DIRECTIONS FOR THIS TASK: Lines to restate from the data below: from the one containing "Severe complications of" to the one containing "Lung infiltrates >50%", both included. Give them again exactly, and only them.

★ ★ ★

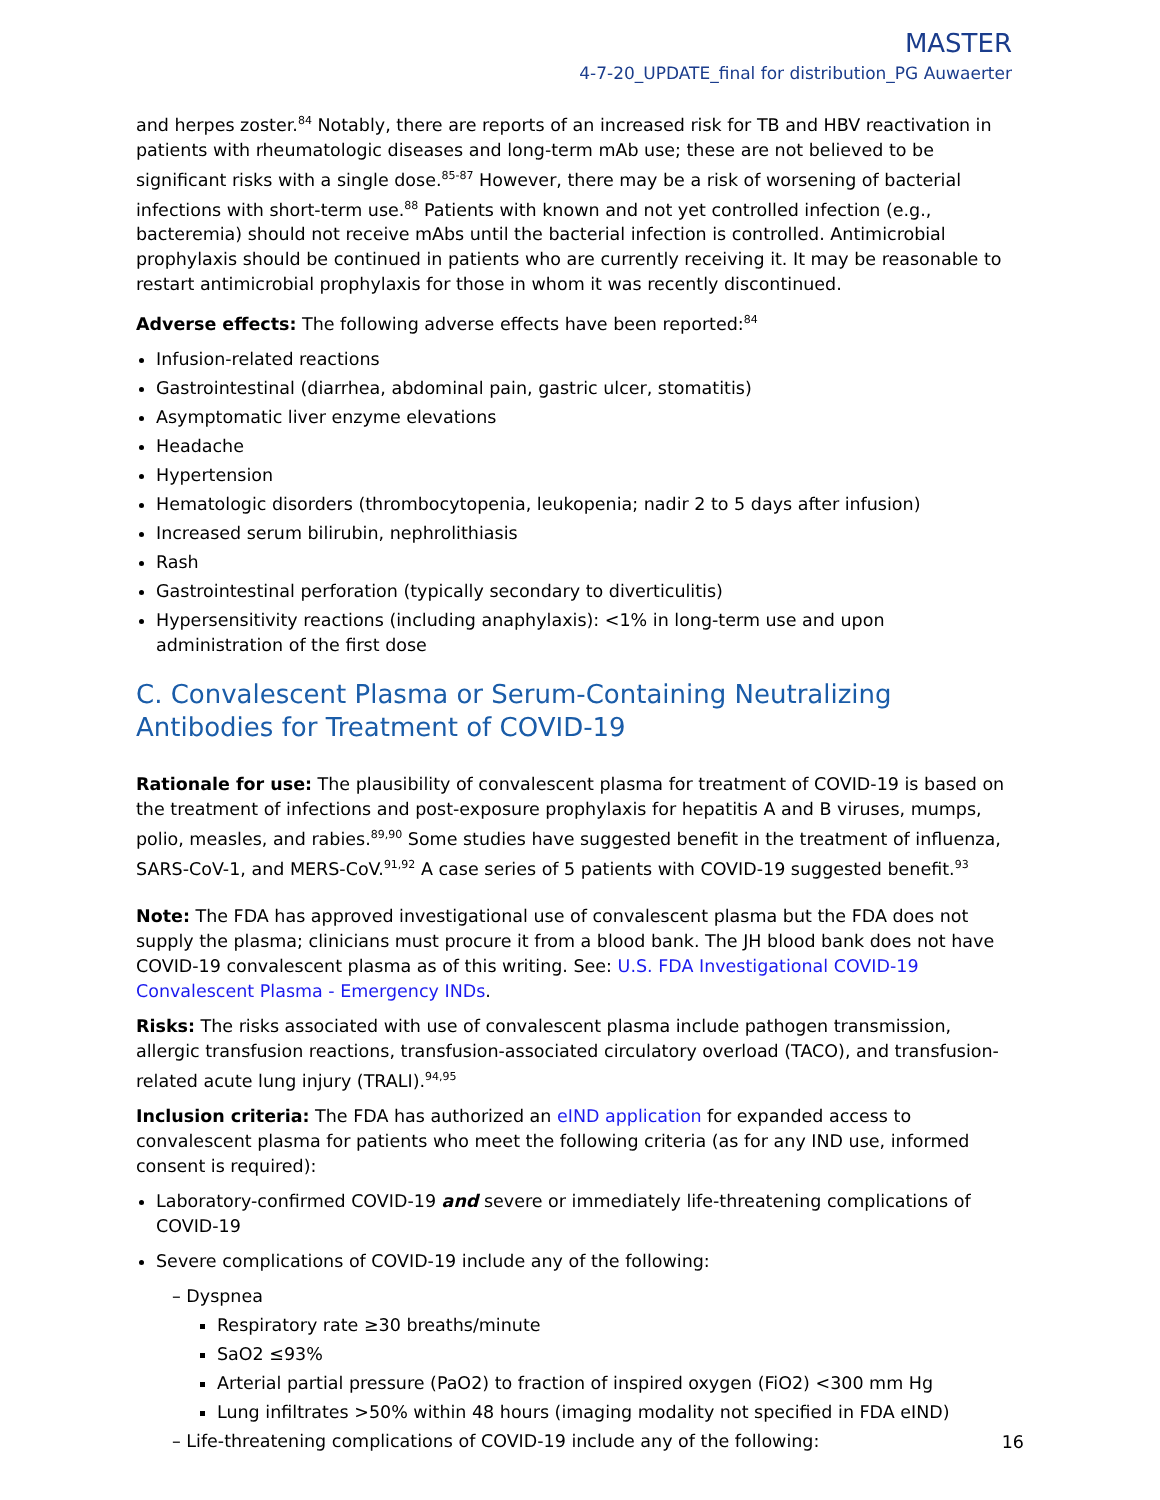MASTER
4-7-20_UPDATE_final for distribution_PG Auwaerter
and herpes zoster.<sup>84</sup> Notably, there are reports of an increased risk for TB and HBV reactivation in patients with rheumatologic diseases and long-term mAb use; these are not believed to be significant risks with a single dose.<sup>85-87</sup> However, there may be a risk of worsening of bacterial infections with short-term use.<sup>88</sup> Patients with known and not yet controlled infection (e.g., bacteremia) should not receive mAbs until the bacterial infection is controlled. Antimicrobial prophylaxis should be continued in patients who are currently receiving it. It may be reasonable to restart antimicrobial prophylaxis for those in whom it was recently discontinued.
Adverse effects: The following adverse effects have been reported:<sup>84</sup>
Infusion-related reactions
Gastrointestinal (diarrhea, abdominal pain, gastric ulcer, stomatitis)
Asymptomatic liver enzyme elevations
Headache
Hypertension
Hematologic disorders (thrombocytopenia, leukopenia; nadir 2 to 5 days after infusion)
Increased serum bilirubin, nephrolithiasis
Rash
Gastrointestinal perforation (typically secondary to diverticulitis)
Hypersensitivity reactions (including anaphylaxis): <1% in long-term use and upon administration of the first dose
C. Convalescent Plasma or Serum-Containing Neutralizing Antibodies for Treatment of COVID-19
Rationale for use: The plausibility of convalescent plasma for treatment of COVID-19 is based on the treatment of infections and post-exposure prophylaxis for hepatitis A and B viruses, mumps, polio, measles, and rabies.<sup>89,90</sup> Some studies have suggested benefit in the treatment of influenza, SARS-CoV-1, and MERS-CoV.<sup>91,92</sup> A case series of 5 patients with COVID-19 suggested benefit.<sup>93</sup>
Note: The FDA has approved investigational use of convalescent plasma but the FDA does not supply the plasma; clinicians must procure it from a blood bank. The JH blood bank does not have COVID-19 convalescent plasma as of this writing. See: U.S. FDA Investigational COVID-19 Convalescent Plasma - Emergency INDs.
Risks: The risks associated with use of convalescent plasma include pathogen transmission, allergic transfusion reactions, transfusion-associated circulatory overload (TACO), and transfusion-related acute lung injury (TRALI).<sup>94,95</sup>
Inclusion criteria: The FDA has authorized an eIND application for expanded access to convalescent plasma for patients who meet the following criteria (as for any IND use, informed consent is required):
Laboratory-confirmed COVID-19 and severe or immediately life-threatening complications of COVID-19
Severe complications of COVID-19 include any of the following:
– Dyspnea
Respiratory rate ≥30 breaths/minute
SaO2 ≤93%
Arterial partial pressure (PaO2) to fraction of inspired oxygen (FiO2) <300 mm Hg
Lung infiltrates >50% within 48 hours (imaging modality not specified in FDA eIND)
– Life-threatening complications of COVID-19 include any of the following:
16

★ ★ ★

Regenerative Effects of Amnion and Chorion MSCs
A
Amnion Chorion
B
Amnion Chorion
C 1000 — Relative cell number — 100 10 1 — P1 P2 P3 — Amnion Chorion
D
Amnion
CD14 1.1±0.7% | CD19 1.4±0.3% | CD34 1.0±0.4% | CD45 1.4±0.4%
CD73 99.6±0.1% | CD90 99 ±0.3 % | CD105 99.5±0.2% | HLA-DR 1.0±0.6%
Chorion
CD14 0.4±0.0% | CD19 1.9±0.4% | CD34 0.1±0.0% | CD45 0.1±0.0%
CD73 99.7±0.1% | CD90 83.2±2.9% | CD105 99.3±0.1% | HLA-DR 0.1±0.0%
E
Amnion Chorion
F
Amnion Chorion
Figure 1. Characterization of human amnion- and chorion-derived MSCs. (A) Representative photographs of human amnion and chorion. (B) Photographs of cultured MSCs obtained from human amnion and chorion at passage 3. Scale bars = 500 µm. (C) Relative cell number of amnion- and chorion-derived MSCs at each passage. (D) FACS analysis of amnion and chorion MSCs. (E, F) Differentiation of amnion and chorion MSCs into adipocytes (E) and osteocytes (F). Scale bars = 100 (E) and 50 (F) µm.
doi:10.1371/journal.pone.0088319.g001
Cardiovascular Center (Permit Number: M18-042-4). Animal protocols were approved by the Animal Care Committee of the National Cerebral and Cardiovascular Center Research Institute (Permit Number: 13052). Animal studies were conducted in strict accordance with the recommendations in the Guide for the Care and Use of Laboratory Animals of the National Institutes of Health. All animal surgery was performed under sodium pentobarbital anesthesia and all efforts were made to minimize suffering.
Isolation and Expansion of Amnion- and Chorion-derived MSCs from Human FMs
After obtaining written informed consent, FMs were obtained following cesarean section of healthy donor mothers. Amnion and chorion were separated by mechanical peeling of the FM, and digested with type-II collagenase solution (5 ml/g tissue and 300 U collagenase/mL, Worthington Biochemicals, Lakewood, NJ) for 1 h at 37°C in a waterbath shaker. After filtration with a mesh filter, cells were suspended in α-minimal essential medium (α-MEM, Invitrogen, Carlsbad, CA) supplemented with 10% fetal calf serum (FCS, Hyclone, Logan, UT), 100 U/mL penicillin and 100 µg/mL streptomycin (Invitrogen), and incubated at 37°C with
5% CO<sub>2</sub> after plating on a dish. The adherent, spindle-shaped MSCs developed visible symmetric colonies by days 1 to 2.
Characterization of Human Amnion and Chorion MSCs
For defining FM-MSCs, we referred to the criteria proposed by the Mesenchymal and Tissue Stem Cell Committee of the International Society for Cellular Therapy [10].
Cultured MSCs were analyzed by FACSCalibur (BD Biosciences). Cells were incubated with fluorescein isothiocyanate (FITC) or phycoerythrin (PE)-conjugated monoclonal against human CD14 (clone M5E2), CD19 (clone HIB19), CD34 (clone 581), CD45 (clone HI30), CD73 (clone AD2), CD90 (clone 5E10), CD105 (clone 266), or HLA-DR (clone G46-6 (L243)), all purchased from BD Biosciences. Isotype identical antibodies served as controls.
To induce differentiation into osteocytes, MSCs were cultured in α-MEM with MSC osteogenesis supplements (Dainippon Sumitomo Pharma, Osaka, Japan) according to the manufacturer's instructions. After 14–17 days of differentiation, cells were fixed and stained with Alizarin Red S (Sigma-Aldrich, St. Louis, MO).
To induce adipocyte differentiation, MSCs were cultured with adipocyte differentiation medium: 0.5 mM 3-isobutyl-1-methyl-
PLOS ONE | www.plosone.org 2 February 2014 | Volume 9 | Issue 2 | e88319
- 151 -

★ ★ ★

FINISHED EXERCISE:
Severe complications of COVID-19 include any of the following:
– Dyspnea
Respiratory rate ≥30 breaths/minute
SaO2 ≤93%
Arterial partial pressure (PaO2) to fraction of inspired oxygen (FiO2) <300 mm Hg
Lung infiltrates >50% within 48 hours (imaging modality not specified in FDA eIND)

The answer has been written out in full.